英ロイター通信は、中国・華為技術(Huawei、ファーウェイ)の最新スマートフォン「Mate 70」に対する消費者の熱狂が以前ほど高まっていないと報じた。米証券大手ジェフリーズ・ファイナンシャル・グループは、この状況がファーウェイの年間出荷数に影響を及ぼし、米アップルや他の中国ブランドに有利に働く可能性があると分析している。
年間出荷台数見通し、下方修正か
ジェフリーズは、Mate 70の発表後のネットにおける人々の反応を観察した結果、「以前ほどの熱狂はない」と結論付けた。オンラインレビューやコメントの頻度が減少していることがその根拠である。
2024年のスマホ出荷台数が4800万台になるとするファーウェイの予測に対し、ジェフリーズは、下方修正されるリスクが高まっているとみる。
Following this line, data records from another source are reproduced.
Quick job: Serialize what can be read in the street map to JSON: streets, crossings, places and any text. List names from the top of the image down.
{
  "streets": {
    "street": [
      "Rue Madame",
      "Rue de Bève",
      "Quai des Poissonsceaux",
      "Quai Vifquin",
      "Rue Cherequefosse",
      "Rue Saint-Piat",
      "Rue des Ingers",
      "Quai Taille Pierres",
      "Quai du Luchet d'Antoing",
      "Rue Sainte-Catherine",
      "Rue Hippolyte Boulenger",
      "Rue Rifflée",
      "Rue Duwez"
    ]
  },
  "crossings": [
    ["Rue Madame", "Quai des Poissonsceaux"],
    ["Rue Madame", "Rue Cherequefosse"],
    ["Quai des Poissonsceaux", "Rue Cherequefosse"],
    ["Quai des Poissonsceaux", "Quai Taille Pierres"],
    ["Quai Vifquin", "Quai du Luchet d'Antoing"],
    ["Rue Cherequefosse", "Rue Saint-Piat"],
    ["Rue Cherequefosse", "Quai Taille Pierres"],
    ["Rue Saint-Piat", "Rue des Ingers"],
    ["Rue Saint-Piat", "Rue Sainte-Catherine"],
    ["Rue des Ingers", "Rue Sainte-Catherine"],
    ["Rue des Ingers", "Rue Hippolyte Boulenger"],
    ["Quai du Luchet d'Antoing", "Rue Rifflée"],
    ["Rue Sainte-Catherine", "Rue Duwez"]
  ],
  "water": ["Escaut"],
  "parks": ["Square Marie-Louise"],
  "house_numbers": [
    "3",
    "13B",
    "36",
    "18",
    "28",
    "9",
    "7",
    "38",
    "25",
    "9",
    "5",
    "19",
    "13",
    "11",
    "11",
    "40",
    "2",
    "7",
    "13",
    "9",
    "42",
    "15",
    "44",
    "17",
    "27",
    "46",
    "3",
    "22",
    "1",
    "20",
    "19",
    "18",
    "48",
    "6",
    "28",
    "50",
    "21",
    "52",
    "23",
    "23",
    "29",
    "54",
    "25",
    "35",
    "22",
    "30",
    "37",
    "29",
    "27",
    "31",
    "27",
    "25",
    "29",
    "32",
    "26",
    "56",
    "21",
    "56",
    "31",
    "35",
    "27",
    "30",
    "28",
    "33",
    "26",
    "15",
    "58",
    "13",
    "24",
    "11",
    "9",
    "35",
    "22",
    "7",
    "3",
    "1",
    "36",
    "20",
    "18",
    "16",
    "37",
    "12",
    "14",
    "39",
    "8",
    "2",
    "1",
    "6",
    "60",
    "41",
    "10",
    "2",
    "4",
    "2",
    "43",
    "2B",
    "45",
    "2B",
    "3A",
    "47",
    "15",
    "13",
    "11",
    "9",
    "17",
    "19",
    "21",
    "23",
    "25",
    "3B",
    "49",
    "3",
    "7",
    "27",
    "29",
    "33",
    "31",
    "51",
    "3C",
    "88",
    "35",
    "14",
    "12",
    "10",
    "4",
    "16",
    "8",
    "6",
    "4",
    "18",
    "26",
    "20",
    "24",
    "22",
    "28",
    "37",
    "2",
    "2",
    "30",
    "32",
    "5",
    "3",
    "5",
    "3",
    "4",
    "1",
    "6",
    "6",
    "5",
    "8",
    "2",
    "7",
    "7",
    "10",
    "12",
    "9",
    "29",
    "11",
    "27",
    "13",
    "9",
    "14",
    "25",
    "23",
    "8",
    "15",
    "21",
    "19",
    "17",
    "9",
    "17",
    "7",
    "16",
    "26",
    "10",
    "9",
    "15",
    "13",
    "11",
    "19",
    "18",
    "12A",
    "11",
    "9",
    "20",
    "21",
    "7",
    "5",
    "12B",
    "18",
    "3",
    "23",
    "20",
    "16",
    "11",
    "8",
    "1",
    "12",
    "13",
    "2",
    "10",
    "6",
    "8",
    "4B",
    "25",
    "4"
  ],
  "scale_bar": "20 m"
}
その理由として、24年4月に発売された前モデルの「Pura 70」の出荷台数が500万台にとどまっていることを挙げている。
加えて、23年に発売され、ファーウェイの高価格帯スマホ市場への復帰を象徴した「Mate 60」の販売台数は、これまでのところ1200万~1300万台にとどまっており、当初予測の1500万~1600万台を下回っている。
ジェフリーズのアナリストは、「Mate 70の最終的な販売台数は、Mate 60を下回る可能性がある」とみている。これらのことは、アップルや他のブランドにとって「プラスに働く」とも述べている。
米輸出規制による苦境克服を象徴するスマホ
ファーウェイはかつて、スマホ出荷台数で世界1位に浮上したこともあった。だが、19年に当時のトランプ米政権が安全保障上の脅威とし、同社に対する禁輸措置を講じた。同社は半導体など重要部品の供給制約を受けてスマホの生産が大幅に減少した。ファーウェイの中国におけるスマホシェアは20年半ばに29%あったが、2年後にわずか7%に低下した。